Luna Agent

A custom minimal AI agent with persistent memory, MCP tool integration, Discord/CLI interface, and structured observability.
Runs entirely on local hardware — no cloud API costs.

~2300 lines of Python. No frameworks.

Why Custom

We evaluated existing agent frameworks and rejected them all:

OpenClaw: 400K lines of code, 42K exposed instances on Shodan. Too large to audit, too large to trust.
ZeroClaw: 9 days old at time of evaluation. Too immature.
NanoClaw: Too thin — would need to rebuild most of it anyway.

The core needs (memory, tools, chat, logging) are individually well-solved problems. No 400K-line framework needed.

Architecture

Discord (discord.py)     CLI REPL (no token)
     |                        |
     v                        v
+---------------------------------+
|        Luna Agent Core          |
|                                 |
|  agent.py                       |  agent loop: msg → memory → prompt → LLM → tools → respond
|    ├── llm.py                   |  single LLM client, configurable endpoint
|    ├── memory.py                |  SQLite + FTS5 + sqlite-vec hybrid search
|    ├── tools.py                 |  native tools: bash, files, web, delegate, code_task
|    ├── tool_output.py           |  smart output pipeline for large results
|    ├── mcp_manager.py           |  MCP client for community tool servers
|    └── observe.py               |  structured JSON logging
|                                 |
+---------------------------------+
              |
              v
        llama-server               Qwen3.5-35B-A3B on 2x RTX 3090

All LLM traffic flows through a single LLMClient with a configurable endpoint URL. Today it points at localhost:8001 (llama-server). To insert an AI firewall later, change the URL to localhost:9000 — zero code changes required.

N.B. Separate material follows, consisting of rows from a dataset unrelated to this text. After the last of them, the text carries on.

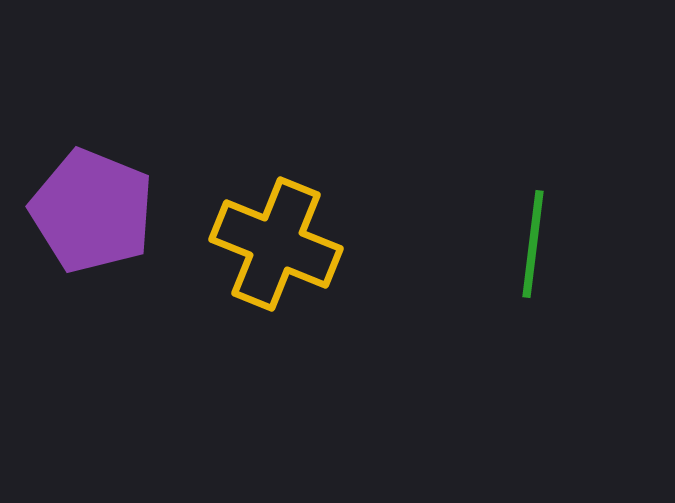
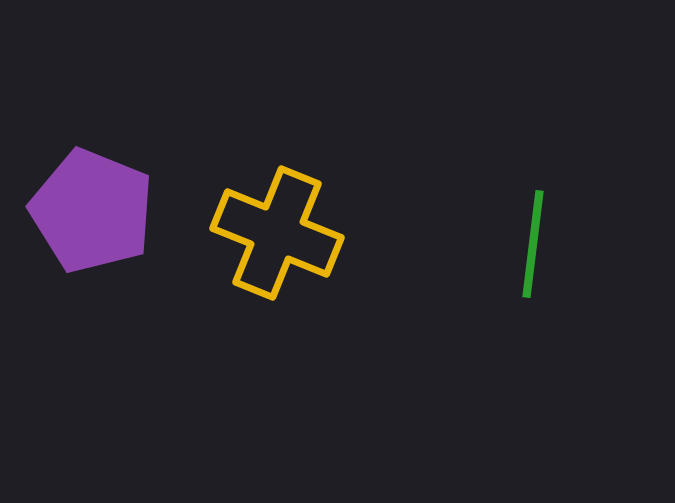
yellow cross: moved 1 px right, 11 px up
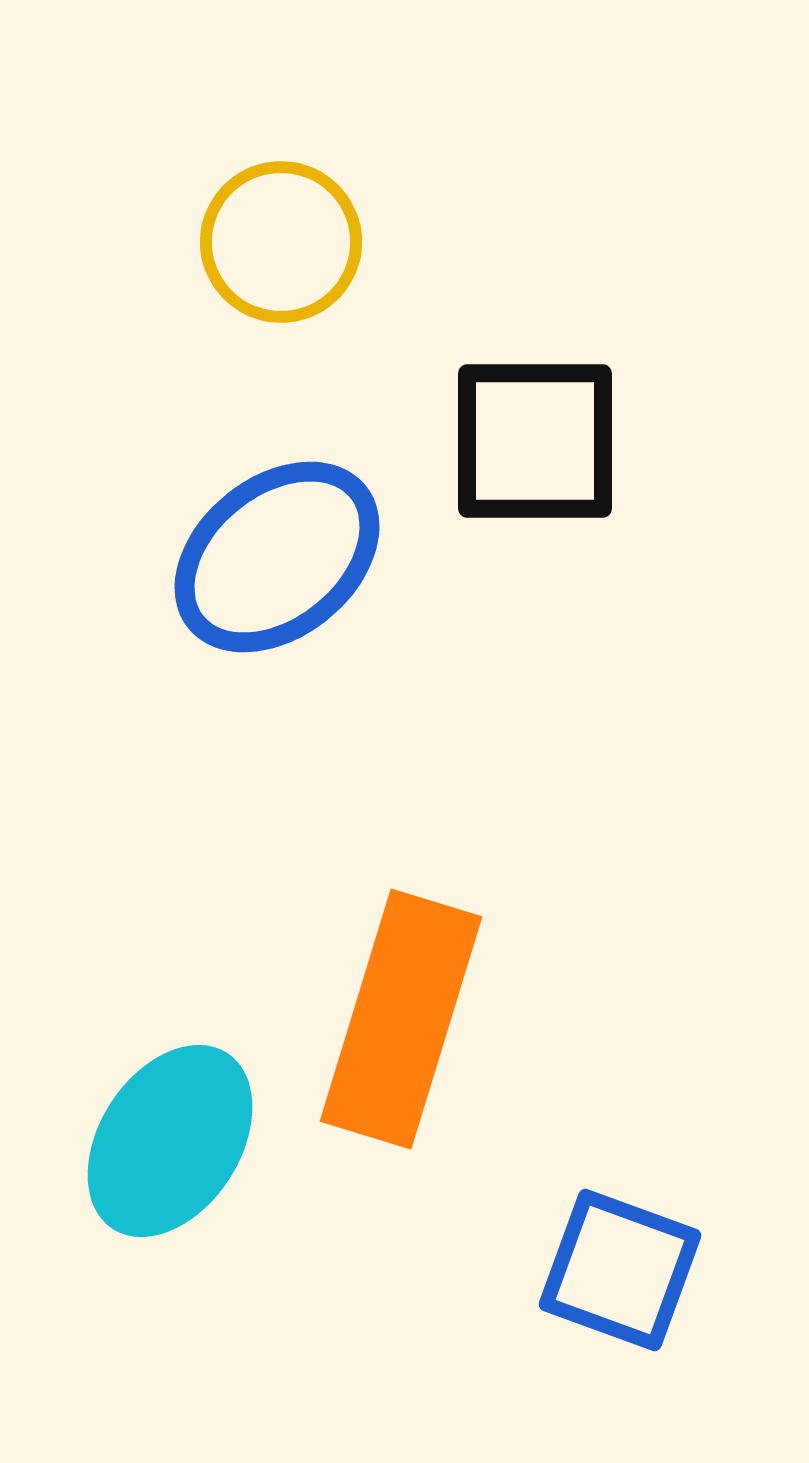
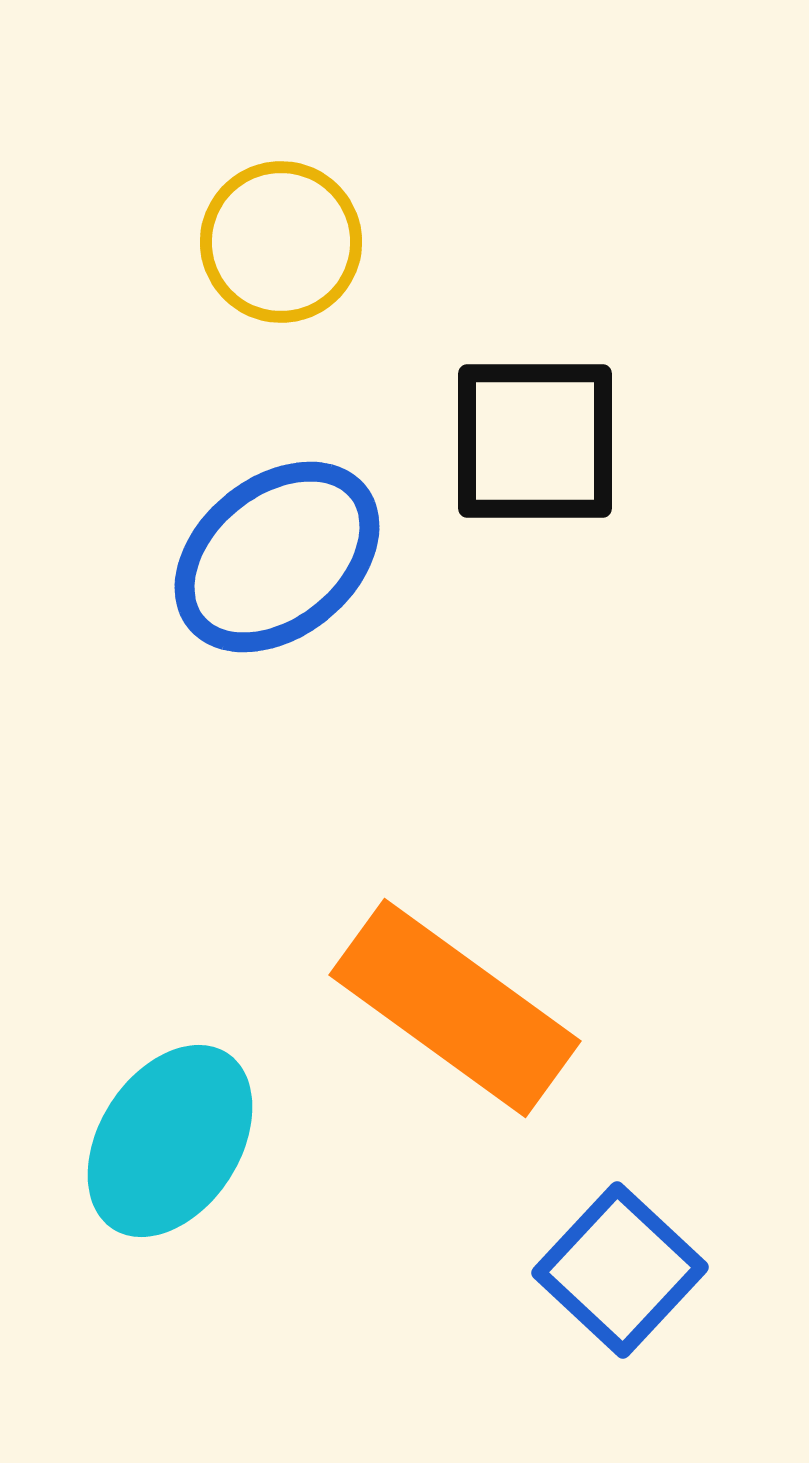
orange rectangle: moved 54 px right, 11 px up; rotated 71 degrees counterclockwise
blue square: rotated 23 degrees clockwise
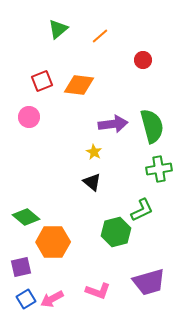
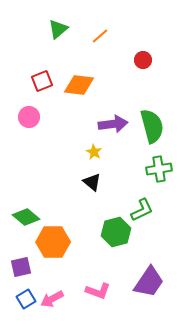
purple trapezoid: rotated 40 degrees counterclockwise
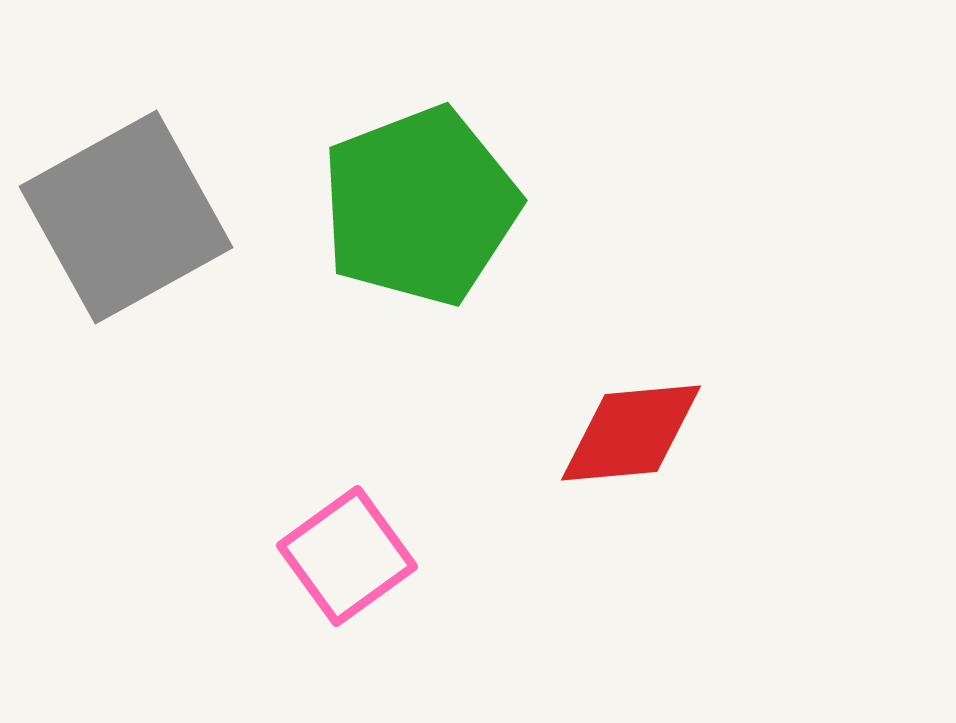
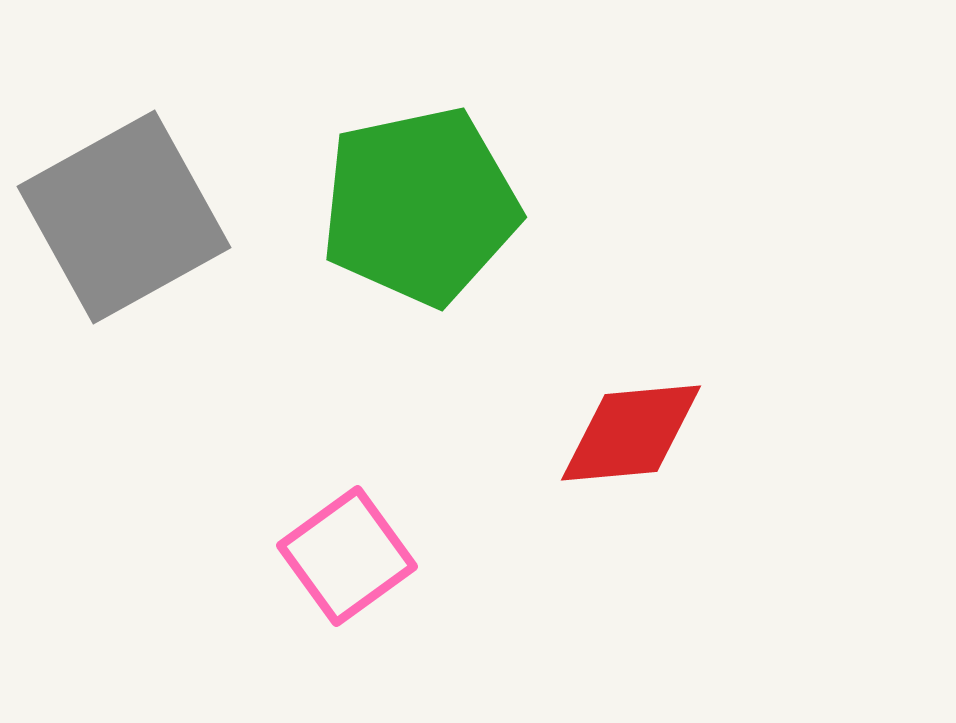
green pentagon: rotated 9 degrees clockwise
gray square: moved 2 px left
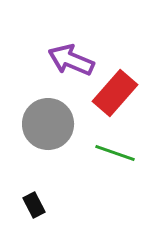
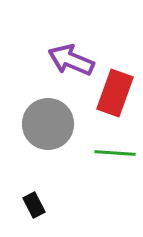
red rectangle: rotated 21 degrees counterclockwise
green line: rotated 15 degrees counterclockwise
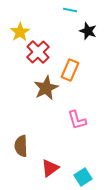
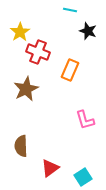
red cross: rotated 25 degrees counterclockwise
brown star: moved 20 px left, 1 px down
pink L-shape: moved 8 px right
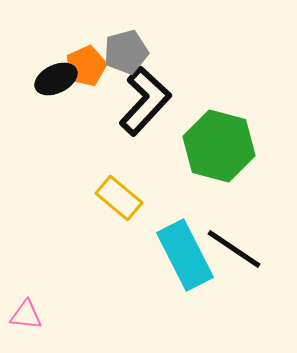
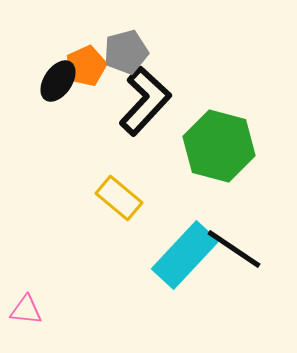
black ellipse: moved 2 px right, 2 px down; rotated 30 degrees counterclockwise
cyan rectangle: rotated 70 degrees clockwise
pink triangle: moved 5 px up
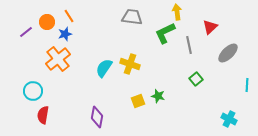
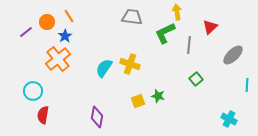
blue star: moved 2 px down; rotated 16 degrees counterclockwise
gray line: rotated 18 degrees clockwise
gray ellipse: moved 5 px right, 2 px down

Thinking model support: Luna handles reasoning models (Qwen3.5, etc.) automatically — extracting reasoning_content, falling back to cleaned reasoning when content is empty, and stripping leaked markup (<thinking>, <tool_call>, etc.) from output.

Hardware

Intel i7-13700K, 64GB DDR4
2x NVIDIA RTX 3090 (24GB each, 48GB total)
Qwen3.5-35B-A3B Q8_0 via llama-server with layer split across both GPUs
131K context window, Q8_0 KV cache

Quick Start

cd ~/luna-agent
python3 -m venv .venv
source .venv/bin/activate
pip install -e ".[dev]"

# Run tests
pytest tests/ -v

# Run without Discord (interactive CLI REPL)
python -m luna

# Run with Discord
DISCORD_TOKEN=your-token-here python -m luna

Project Structure

luna-agent/
├── config.toml              # All configuration
├── mcp_servers.json         # MCP server registry
├── pyproject.toml           # Dependencies
├── luna/
│   ├── __main__.py          # Entry point (python -m luna)
│   ├── agent.py             # Core agent loop
│   ├── llm.py               # LLM client (OpenAI-compatible)
│   ├── memory.py            # Memory (SQLite + FTS5 + sqlite-vec)
│   ├── tools.py             # Native tools (bash, files, web)
│   ├── tool_output.py       # Large output persistence + filtering
│   ├── mcp_manager.py       # MCP tool client
│   ├── discord_bot.py       # Discord interface
│   ├── observe.py           # Structured JSON logging
│   └── config.py            # Config loader
├── tests/
│   ├── test_agent.py        # Agent loop tests
│   ├── test_llm.py          # LLM client tests
│   ├── test_memory.py       # Memory system tests
│   ├── test_tools.py        # Native tool tests
│   └── test_tool_output.py  # Output pipeline tests
├── luna-agent.service        # systemd unit for the agent
├── worker-agent.service      # systemd unit for llama-server (Qwen3.5-35B-A3B)
└── data/                     # Created at runtime
    ├── memory.db             # SQLite database
    ├── logs/                 # JSON log files
    │   └── luna-YYYY-MM-DD.jsonl
    └── tool_outputs/         # Persisted large tool outputs

Configuration

All settings live in config.toml. Environment variables override for secrets:

Env Var	Overrides	Required
`DISCORD_TOKEN`	Discord bot token	Yes (for Discord)
`LLM_ENDPOINT`	`[llm] endpoint`	No
`LLM_MODEL`	`[llm] model`	No
`MEMORY_DB_PATH`	`[memory] db_path`	No
`LOG_DIR`	`[observe] log_dir`	No

See config.toml for all available settings and their defaults.

Components

Agent (`agent.py`)

The orchestrator. Receives a message and session ID, then:

Saves the user message to memory
Searches for relevant memories (hybrid FTS + vector)
Retrieves the session summary (if any)
Builds a system prompt with memories, summary, and current time
Loads the last 20 messages for context
Calls the LLM with all available tools (native + MCP)
Enters a tool call loop (max 25 rounds):
- Executes each tool call (native or MCP)
- Feeds results back to the LLM
- Repeats until the LLM responds without tool calls
Saves the assistant response
Triggers conversation summarization if enough messages have accumulated

LLM Client (`llm.py`)

Thin async wrapper around the OpenAI-compatible API. Single chat() method that handles tool calls, thinking model output, and per-call temperature overrides. This is the only code that talks to the LLM — the AI firewall insertion point.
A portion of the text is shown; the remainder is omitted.